--- EXCERPTED TEXT Enclosed Below ---

A scene from “Rafea: Solar Mama” by Jehane Noujaim and Mona Eldaief. The film follows the story of a Jordanian Bedouin mother who leaves her home to travel to India to obtain an education. — Courtesy photo

RIYADH — Women filmmakers are increasingly playing an active role in the Arab world's film industry, bridging the gender divide that had been cited as a challenge faced by regional cinema.
Evidence to the dramatic strides made by Arab women filmmakers is highlighted at the fourth Doha Tribeca Film Festival (DTFF), the annual cultural celebration of Doha Film Institute (DFI), to be held from Nov. 17-24, 2012.
DTFF opens with accomplished filmmaker Mira Nair's “The Reluctant Fundamentalist.” Eight Qatari films are helmed by women directors while eleven films by Arab women filmmakers are screened in the Festival's Arab Film Competition. The Contemporary World Cinema, Special Screenings, and Tribute to Algerian Cinema feature another six films directed by women, in addition to the opening gala.

The films are distinct in their thematic and narrative approach, highlighting the imprint made by women filmmakers globally.
Arab Film Competition
In the Arab Film Competition segment are Maggie Morgan's “Asham: A Man Called Hope,” which narrates the stories of six couples at different stages in their relationship, set against the lead-up to the January 25 revolution; and Hanan Abdalla's “In the Shadow of a Man,” which presents the personal revolutions of four women from different backgrounds in post-revolution Egypt.
Also in competition are nine other films. Tamara Stepanyan's “Embers” is a touching tribute to the memory of the filmmaker's grandmother. “A Deep Long Breath” by Tahani Rached documents the 18 days that brought about the end of dictatorship in Egypt. “Rafea: Solar Mama” by Jehane Noujaim and Mona Eldaief follows the story of a Jordanian Bedouin mother who leaves her home to travel to India to obtain an education.
The Lebanese Rocket Society,” co-directed by Joana Hadjithomas, is a reflection of the reawakening of hopes in the wake of the Arab spring. “Sanctity” by Ahd Kamel documents the story of Areej, a pregnant, young Saudi widow who will endure anything to protect her unborn child.
“L'Mrayet” by Nadia Rais is about a man hired to write the future.
“Ismail” by Nora Alsharif is about a young Palestinian boy living in a refugee camp who struggles to escape imminent death when he and his little brother stray into a minefield. “When They Slept” by Maryam Touzani is about the relationship between a grandfather and a granddaughter. “The Wall” by Odette Makhlouf Mouarkech is about living everyday life in Beirut during the civil war.
Made in Qatar
The Made in Qatar segment includes Amna Al-Khalaf's “Brains of Empowerment,” an experimental film about the empowerment of women in the Middle East; and “Lyrics Revolt,” a documentary by Shannon Farhoud, Ashlene Ramadan, Melanie Fridgant and Rana Khaled Al-Khatib that started as a student project at Northwestern University in Qatar. It explores the events of Arab Spring through hip-hop artists of the Middle East.

--- End of Enclosed EXCERPTED TEXT ---
--- GIVEN MATERIAL Enclosed Below ---

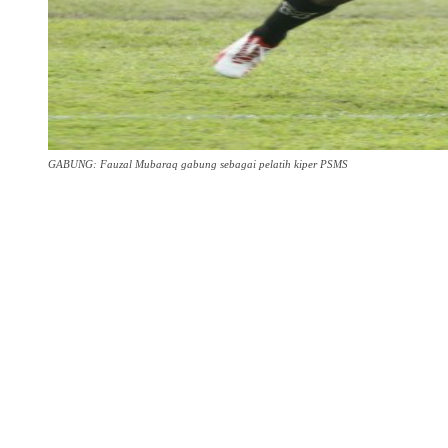
GABUNG: Fauzal Mubaraq gabung sebagai pelatih kiper PSMS
Share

--- End of Enclosed GIVEN MATERIAL ---

ACTIVITY LIST:
1. Repeat word for word the passage of the article on Arab women filmmakers that begins at the words "RIYADH — Women" and stops after the words "the opening gala.".
2. Pick up the article on Arab women filmmakers at the Doha Tribeca Film Festival where it stops, and continue it.

RESULTS BY TASK:
1.
RIYADH — Women filmmakers are increasingly playing an active role in the Arab world's film industry, bridging the gender divide that had been cited as a challenge faced by regional cinema.
Evidence to the dramatic strides made by Arab women filmmakers is highlighted at the fourth Doha Tribeca Film Festival (DTFF), the annual cultural celebration of Doha Film Institute (DFI), to be held from Nov. 17-24, 2012.
DTFF opens with accomplished filmmaker Mira Nair's “The Reluctant Fundamentalist.” Eight Qatari films are helmed by women directors while eleven films by Arab women filmmakers are screened in the Festival's Arab Film Competition. The Contemporary World Cinema, Special Screenings, and Tribute to Algerian Cinema feature another six films directed by women, in addition to the opening gala.

2.
The segment also includes “Ghazil — The Story of Rached & Jawaher” by Sarah Al-Derham, “Rain” by Rehab El Ewaly, “The Worker” by Manal Ahmed, “His Name” by Hend Fakhroo, “Bader” by Sarah Al-Saadi, Maaria Assami, Latifa Al-Darwish and “Crazy Calm” by Noor Ahmed Yaqiub.
Contemporary World Cinema
As part of the Contemporary World Cinema line-up, DTFF will screen “Children of Sarajevo” by Marija Pikic and Ismir Gagula, the story of two siblings living in the harsh battle-scarred Sarajevo. Dominga Sotomayor's “Thursday Till Sunday” narrates the story of 10-year-old Lucia, her parents, and brother and their holiday in the north of Chile — which results in broken familial bonds, ending in an emotional farewell and a family in crisis. “Venus and Serena” by Maiken Baird and Michelle Major documents the story of the greatest tennis champions in the world.
Special Screenings
The dedication to women filmmakers under the Special Screenings segment includes Naomi Kawase's “Traces,” an unusual personal documentary focusing on the aging foster mother of the filmmaker. “The Tsunami and The Cherry Blossom” by Lucy Walker is a stunning, moving visual poem about the ephemeral nature of life and the healing power of Japan's most beloved flower.
Assia Djebar's “The Nouba of the Women of Mount Chenoua,” under the “Tribute to Algerian Cinema” segment, documents conversations with Algerian women 15 years after the end of the war for independence.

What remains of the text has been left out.